ALBANY — Dougherty County’s new College and Career Performance Learning Center (CCPLC) is set to begin operation next month with an anticipated 64 students.

The program was initiated by Butch Mosely, interim superintendent of the Dougherty County School System, Anthony Parker, president of Albany Technical College, and Virginia Monroe, executive director for Communities In Schools of Georgia, Dougherty County, last summer amid reports of high numbers of high school students lagging behind their peers in graduation credits.

The three-way partnership is designed to improve graduation rates, reduce dropouts, and provide high school students an accelerated path to graduation that has the potential to add college credit to the academic progress of students while creating dual enrollment opportunities with Albany Tech.

The Dougherty County Board of Education approved the program in late October and approved hiring four teachers and a counselor/graduation coach Monday evening.

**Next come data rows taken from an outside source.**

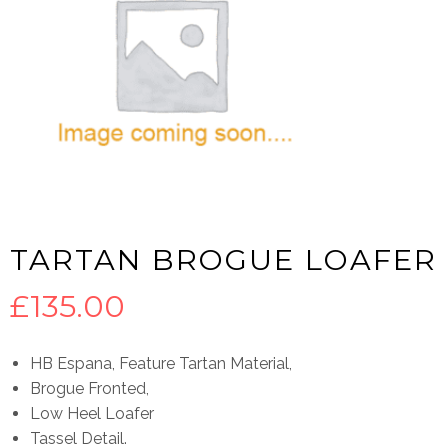
TARTAN BROGUE LOAFER
£
135.00
HB Espana, Feature Tartan Material,
Brogue Fronted,
Low Heel Loafer
Tassel Detail.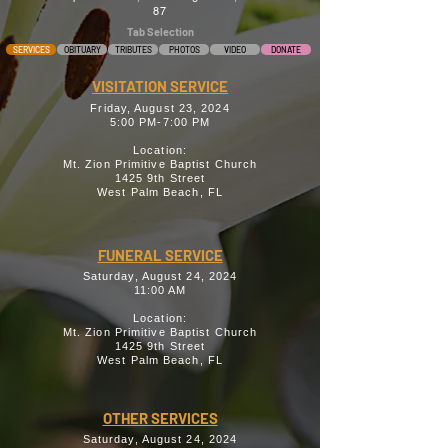
87
Tab Selection
SERVICES
OBITUARY
TRIBUTES
PHOTOS
VIDEO
DONATE
VISITATION SERVICE
Friday, August 23, 2024
5:00 PM-7:00 PM
Location:
Mt. Zion Primitive Baptist Church
1425 9th Street
West Palm Beach, FL
FUNERAL SERVICE
Saturday, August 24, 2024
11:00 AM
Location:
Mt. Zion Primitive Baptist Church
1425 9th Street
West Palm Beach, FL
OTHER SERVICES
Saturday, August 24, 2024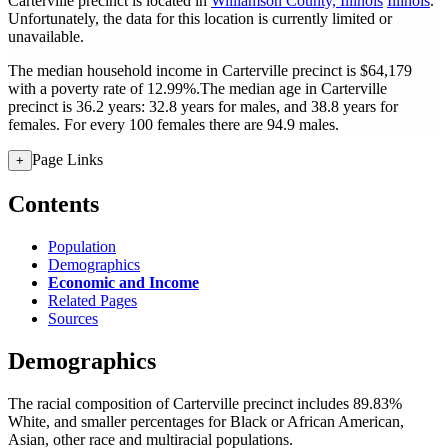
Carterville precinct is located in
Williamson County, Illinois
Illinois
.
Unfortunately, the data for this location is currently limited or
unavailable.
The median household income in Carterville precinct is $64,179
with a poverty rate of 12.99%.
The median age in Carterville
precinct is 36.2 years: 32.8 years for males, and 38.8 years for
females.
For every 100 females there are 94.9 males.
Page Links
+
Contents
Population
Demographics
Economic and Income
Related Pages
Sources
Demographics
The racial composition of Carterville precinct includes 89.83%
White, and smaller percentages for Black or African American,
Asian, other race and multiracial populations.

“These students will receive individualized instruction by highly qualified teachers using accelerated learning software,” said Dr. Inyang. “They will work toward high school credit completion at school and at home or after hours with the goal of catching up and earning their high school diploma in record time. This will also ease the transition to Albany Technical College for a chosen course of study. Parent involvement is expected to support online instruction and volunteer support for student success.”

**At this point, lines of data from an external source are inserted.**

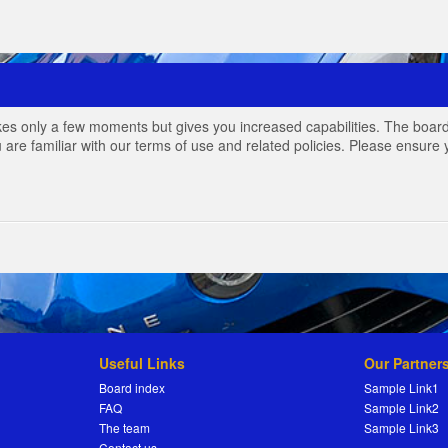
akes only a few moments but gives you increased capabilities. The board
 are familiar with our terms of use and related policies. Please ensur
Useful Links
Our Partner
Board index
Sample Link1
FAQ
Sample Link2
The team
Sample Link3
Contact us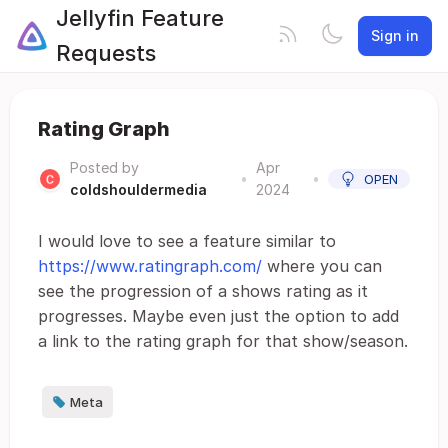
Jellyfin Feature
Sign in
Requests
Rating Graph
Posted by
Apr
•
•
OPEN
coldshouldermedia
2024
I would love to see a feature similar to
https://www.ratingraph.com/
where you can
see the progression of a shows rating as it
progresses. Maybe even just the option to add
a link to the rating graph for that show/season.
Meta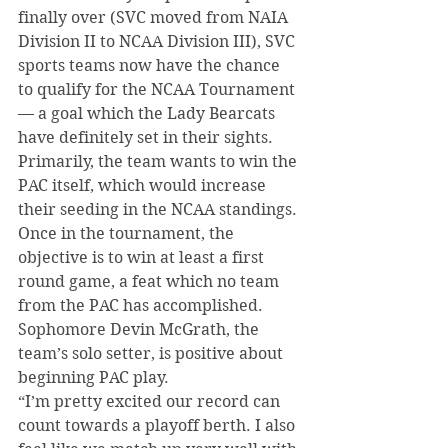
finally over (SVC moved from NAIA 
Division II to NCAA Division III), SVC 
sports teams now have the chance 
to qualify for the NCAA Tournament 
— a goal which the Lady Bearcats 
have definitely set in their sights. 
Primarily, the team wants to win the 
PAC itself, which would increase 
their seeding in the NCAA standings. 
Once in the tournament, the 
objective is to win at least a first 
round game, a feat which no team 
from the PAC has accomplished.
Sophomore Devin McGrath, the 
team’s solo setter, is positive about 
beginning PAC play.
“I’m pretty excited our record can 
count towards a playoff berth. I also 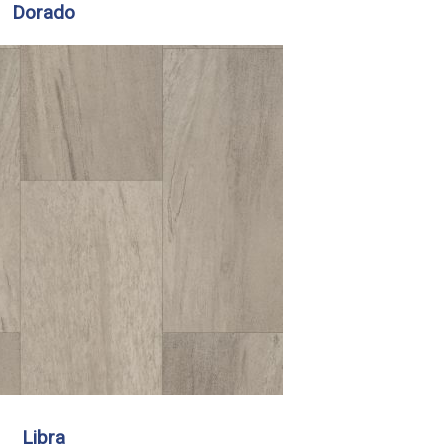
Dorado
Libra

Since the announcement of the program in early November, the CCPLC has had significant response from students interested in enrolling. Last week, Ufot Inyang, Assistant Superintendent for Curriculum and Instruction, reported that the program has received 64 application packages from 75 students who were recommended by principals, guidance counselors and graduation coaches in the system’s four high schools.

Students who are accepted will receive letters informing them of the date to report for interviews, the last step in the intake process. A parent orientation will be held Wednesday, Dec. 18 at 6:30 p.m., where information about program expectations, schedules and transportation will be delivered. The parent-student orientation will be held in the Logistics Education Center Auditorium.

In order to take classes for college credit, students must pass the COMPASS test offered for entry at Albany Tech. Sixty-five students have tested with a higher than predicted pass rate for the assessment. Nearly half of those tested either passed all sections or need only one section to complete testing requirements for joint enrollment credit.

“The Communities In Schools Performance Learning Center (PLC) has proven its ability to enable potential school dropouts to become successful students and graduate from high school with a regular diploma by focusing on credit recovery.” ATC and the DCSS said in a joint news release announcing the new program. “ATC will further these efforts by offering these students the opportunity to dually enroll to earn college credit. The outcome of the partnership will impact both the DCSS graduation rate as well as provide students with an opportunity to access ATC programs and better prepare for today’s workforce.”

The expansion of the Performance Learning Center is intended to increase the number of students currently being served while expanding the postsecondary education access for students to ATC and its academic programs. Initially, the DCSS will support the expansion by working to grow the enrollment of the program to a target of 200 to 250 students by next school year.

The program will be housed in the former vocation wing at Monroe High School to help facilitate direct access to college educational resources at ATC. The college will support the expansion by providing access for students to its Academic Achievement Center (AAC) on campus, by working to support pre-COMPASS diagnostic testing and COMPASS remediation, as well as offering a survey course to expose DCSS students to many different potential career fields.

Students or parents interested in the program may inquire at their current high schools.